Federal managers warned in September that if hot and dry conditions persisted, the stretch of the Rio Grande flowing through Albuquerque could dry up. It was a rough year for the river and waterways around New Mexico as the state sank deeper into drought. Conditions at the end of 2020 were far worse than a year ago. Along the Pecos River, water managers had to augment flows with pumped groundwater. New Mexico and Texas remained locked in a battle before the U.S. Supreme Court over management of the Rio Grande, but the court did side with New Mexico in a separate case involving the Pecos River and accounting for evaporation.



A decade-long hunt for hidden treasure was resolved with the discovery in Wyoming of a chest stashed away by Santa Fe-based art and antiquities dealer Forrest Fenn. Fenn died in September at age 90, a few months after announcing that his mystery had been solved. Fenn, also a decorated U.S. Air Force fighter pilot during the Vietnam War, left clues to finding the treasure in a poem in a memoir entitled “The Thrill of the Chase.” At least four people died searching for the chest before Jonathan “Jack” Stuef found it.

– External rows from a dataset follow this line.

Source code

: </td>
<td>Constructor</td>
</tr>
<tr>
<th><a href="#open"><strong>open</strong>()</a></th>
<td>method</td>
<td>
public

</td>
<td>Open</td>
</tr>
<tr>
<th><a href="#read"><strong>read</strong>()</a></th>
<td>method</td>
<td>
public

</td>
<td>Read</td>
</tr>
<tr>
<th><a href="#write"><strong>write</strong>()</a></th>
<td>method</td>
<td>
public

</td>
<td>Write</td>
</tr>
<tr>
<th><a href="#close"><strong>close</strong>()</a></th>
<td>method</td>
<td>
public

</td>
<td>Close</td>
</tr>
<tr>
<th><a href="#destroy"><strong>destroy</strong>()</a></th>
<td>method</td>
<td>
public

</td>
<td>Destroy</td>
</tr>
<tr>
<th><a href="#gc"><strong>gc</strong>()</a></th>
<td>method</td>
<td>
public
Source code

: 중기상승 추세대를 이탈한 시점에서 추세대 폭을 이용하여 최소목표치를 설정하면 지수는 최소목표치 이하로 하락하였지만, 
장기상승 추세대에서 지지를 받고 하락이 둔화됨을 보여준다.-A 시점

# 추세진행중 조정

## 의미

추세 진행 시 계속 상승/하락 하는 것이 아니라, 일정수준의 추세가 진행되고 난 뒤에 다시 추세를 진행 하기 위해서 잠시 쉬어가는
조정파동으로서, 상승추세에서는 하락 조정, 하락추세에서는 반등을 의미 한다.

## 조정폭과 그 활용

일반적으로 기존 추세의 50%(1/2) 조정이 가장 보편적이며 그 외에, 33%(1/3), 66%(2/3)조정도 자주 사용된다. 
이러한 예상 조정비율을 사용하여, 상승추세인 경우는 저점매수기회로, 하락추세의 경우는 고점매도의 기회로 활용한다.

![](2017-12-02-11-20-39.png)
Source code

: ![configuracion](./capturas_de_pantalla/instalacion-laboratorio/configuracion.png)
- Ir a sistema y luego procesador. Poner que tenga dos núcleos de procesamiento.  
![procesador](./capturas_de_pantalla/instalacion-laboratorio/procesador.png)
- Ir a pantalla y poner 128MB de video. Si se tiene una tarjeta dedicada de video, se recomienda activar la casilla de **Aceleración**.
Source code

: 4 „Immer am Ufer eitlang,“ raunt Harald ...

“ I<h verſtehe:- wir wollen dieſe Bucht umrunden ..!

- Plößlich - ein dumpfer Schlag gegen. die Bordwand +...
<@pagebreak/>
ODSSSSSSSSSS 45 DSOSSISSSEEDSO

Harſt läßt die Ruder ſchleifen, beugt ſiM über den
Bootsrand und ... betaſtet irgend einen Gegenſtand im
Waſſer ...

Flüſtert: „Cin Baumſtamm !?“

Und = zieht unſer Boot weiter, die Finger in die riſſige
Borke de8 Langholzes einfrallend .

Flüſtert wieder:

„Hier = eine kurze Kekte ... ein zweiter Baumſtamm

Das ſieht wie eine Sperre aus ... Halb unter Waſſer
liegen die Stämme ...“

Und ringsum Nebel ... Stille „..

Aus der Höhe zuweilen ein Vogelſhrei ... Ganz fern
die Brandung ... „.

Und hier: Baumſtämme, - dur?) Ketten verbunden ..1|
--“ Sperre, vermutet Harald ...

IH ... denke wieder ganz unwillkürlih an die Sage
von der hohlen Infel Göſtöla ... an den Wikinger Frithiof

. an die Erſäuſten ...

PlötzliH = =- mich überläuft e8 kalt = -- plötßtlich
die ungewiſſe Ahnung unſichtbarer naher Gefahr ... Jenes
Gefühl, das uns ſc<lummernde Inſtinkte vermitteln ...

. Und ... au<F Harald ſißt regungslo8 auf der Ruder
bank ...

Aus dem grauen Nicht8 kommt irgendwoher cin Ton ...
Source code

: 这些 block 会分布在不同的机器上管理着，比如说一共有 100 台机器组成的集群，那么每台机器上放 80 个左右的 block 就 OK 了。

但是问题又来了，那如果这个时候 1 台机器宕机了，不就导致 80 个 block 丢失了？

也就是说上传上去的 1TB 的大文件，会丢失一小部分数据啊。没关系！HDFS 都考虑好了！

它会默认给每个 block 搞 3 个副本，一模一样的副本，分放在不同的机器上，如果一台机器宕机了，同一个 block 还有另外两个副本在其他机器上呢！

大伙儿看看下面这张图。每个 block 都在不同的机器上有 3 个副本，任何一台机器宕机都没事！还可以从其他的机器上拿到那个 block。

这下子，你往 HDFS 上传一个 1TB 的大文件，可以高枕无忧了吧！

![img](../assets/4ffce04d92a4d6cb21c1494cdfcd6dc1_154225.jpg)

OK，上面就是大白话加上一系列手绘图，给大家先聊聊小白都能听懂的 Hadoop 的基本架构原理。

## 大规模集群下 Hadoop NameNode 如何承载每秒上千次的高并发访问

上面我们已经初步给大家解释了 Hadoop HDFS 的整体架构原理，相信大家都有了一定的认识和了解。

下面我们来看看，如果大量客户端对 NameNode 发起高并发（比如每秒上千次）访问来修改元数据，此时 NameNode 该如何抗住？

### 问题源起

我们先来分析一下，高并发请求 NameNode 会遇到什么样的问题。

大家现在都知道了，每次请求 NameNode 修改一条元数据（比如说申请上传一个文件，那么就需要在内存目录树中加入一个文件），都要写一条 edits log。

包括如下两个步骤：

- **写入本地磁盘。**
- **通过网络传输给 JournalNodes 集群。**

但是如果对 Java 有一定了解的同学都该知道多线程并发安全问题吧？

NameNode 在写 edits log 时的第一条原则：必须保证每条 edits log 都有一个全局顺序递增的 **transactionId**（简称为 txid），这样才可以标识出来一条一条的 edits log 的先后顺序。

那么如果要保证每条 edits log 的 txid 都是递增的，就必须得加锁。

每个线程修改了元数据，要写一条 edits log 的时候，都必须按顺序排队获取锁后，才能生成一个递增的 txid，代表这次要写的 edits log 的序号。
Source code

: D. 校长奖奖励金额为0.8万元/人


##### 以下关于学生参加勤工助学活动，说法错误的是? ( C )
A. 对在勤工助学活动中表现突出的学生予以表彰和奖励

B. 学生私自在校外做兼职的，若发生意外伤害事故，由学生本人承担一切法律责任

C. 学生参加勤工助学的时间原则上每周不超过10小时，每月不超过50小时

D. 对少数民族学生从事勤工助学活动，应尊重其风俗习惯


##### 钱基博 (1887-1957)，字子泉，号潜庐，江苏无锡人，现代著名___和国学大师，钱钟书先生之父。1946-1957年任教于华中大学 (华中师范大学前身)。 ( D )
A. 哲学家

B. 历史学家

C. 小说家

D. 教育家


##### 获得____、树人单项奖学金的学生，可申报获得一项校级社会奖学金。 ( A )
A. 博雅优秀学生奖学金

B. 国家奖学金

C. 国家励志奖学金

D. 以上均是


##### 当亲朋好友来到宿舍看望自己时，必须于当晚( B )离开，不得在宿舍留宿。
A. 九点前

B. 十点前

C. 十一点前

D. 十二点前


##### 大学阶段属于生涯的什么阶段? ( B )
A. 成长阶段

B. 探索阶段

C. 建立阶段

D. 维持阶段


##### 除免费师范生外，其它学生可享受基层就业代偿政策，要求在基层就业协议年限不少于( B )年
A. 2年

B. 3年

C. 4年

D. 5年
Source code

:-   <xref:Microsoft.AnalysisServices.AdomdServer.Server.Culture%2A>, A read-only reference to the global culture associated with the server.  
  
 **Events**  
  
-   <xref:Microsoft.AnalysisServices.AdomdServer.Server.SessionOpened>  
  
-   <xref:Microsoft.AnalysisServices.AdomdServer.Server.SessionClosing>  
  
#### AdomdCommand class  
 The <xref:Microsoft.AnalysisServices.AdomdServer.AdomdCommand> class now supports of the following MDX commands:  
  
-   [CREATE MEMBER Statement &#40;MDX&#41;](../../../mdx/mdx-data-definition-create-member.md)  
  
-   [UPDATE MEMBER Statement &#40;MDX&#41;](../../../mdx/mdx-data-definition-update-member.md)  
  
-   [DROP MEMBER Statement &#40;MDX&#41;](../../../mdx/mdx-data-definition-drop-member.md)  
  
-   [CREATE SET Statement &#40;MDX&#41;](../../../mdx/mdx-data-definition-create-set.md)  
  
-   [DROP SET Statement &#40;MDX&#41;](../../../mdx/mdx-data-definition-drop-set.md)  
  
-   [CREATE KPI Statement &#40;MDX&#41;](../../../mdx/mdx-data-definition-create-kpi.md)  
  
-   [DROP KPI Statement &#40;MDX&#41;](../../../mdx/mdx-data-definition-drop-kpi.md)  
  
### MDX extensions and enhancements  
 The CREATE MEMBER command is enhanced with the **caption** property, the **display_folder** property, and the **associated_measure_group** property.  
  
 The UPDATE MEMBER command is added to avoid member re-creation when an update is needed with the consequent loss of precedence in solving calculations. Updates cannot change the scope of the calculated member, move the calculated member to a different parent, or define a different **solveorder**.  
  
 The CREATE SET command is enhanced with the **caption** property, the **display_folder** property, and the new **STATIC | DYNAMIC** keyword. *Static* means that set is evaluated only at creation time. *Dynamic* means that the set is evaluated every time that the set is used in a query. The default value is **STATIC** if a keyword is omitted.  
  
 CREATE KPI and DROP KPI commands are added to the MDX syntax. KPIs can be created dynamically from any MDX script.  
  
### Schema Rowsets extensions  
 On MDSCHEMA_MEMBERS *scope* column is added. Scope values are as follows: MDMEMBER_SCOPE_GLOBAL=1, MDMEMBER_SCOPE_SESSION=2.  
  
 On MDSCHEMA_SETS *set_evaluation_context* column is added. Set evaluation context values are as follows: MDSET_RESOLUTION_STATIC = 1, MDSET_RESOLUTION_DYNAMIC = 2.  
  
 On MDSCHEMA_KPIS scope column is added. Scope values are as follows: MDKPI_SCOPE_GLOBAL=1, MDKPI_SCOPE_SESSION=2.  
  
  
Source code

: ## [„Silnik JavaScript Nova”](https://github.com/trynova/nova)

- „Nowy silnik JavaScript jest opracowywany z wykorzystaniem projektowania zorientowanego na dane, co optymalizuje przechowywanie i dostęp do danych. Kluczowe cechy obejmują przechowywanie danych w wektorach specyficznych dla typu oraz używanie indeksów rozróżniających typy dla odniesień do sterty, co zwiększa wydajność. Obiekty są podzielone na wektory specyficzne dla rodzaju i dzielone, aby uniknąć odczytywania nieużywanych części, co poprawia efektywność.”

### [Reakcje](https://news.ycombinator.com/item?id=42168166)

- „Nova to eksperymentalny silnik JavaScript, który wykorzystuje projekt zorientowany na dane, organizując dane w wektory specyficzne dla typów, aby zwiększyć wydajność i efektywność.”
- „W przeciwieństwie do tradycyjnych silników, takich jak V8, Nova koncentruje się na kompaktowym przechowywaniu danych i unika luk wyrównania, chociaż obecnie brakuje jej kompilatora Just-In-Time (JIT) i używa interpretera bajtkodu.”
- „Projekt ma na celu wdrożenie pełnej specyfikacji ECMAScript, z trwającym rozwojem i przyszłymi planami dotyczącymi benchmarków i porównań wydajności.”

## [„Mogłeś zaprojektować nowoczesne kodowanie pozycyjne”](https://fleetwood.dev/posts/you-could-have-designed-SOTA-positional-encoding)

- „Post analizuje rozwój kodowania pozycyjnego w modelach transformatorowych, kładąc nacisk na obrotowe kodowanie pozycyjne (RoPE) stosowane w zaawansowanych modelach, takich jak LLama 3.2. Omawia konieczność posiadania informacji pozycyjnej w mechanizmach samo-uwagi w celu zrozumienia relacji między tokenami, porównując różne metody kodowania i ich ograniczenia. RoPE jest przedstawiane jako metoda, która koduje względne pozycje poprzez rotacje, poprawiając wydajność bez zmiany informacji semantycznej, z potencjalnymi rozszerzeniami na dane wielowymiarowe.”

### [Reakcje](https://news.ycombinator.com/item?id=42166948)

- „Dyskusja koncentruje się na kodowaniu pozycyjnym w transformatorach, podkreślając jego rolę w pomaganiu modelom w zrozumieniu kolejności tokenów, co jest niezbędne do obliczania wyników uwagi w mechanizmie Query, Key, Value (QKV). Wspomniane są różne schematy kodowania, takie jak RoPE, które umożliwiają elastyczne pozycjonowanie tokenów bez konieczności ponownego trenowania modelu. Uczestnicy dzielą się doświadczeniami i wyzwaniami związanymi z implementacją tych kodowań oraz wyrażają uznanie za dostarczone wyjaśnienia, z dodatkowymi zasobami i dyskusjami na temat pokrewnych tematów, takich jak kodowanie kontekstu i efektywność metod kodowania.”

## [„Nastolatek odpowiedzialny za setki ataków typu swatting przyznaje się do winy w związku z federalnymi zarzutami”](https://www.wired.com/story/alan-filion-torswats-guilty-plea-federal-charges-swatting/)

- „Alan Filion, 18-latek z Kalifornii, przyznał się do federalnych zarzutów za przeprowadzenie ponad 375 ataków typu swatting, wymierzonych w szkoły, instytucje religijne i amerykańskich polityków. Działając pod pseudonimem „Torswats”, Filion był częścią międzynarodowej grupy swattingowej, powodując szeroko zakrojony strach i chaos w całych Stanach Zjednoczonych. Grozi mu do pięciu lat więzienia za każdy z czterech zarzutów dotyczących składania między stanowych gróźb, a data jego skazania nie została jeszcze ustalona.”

A push to legalize marijuana went up in smoke but advocates for recreational pot, including Lujan Grisham, vowed to make it happen in 2021. Meanwhile, an advisory board recommended an increase to consumer purchasing limits for the state's longstanding medical cannabis program and urged regulators to throw out the state’s plant count limit for licensed producers. The board also recommended adding more qualifying conditions, including anxiety and some substance abuse disorders. Enrollment in the program reached a high of more than 100,000 people.



New Mexico's largest city again drew unwanted attention for its struggles with crime. President Donald Trump included Albuquerque among the cities where he dispatched more federal agents to beef up local policing efforts. The city has been operating for several years under a consent decree with the U.S. Justice Department over issues of excessive force. A court-appointed monitor tasked with assessing compliance said in his most recent report that the police department has “failed miserably" to police itself. Democratic Mayor Tim Keller proposed overhauling the city's approach to public safety. A search began for a new police chief.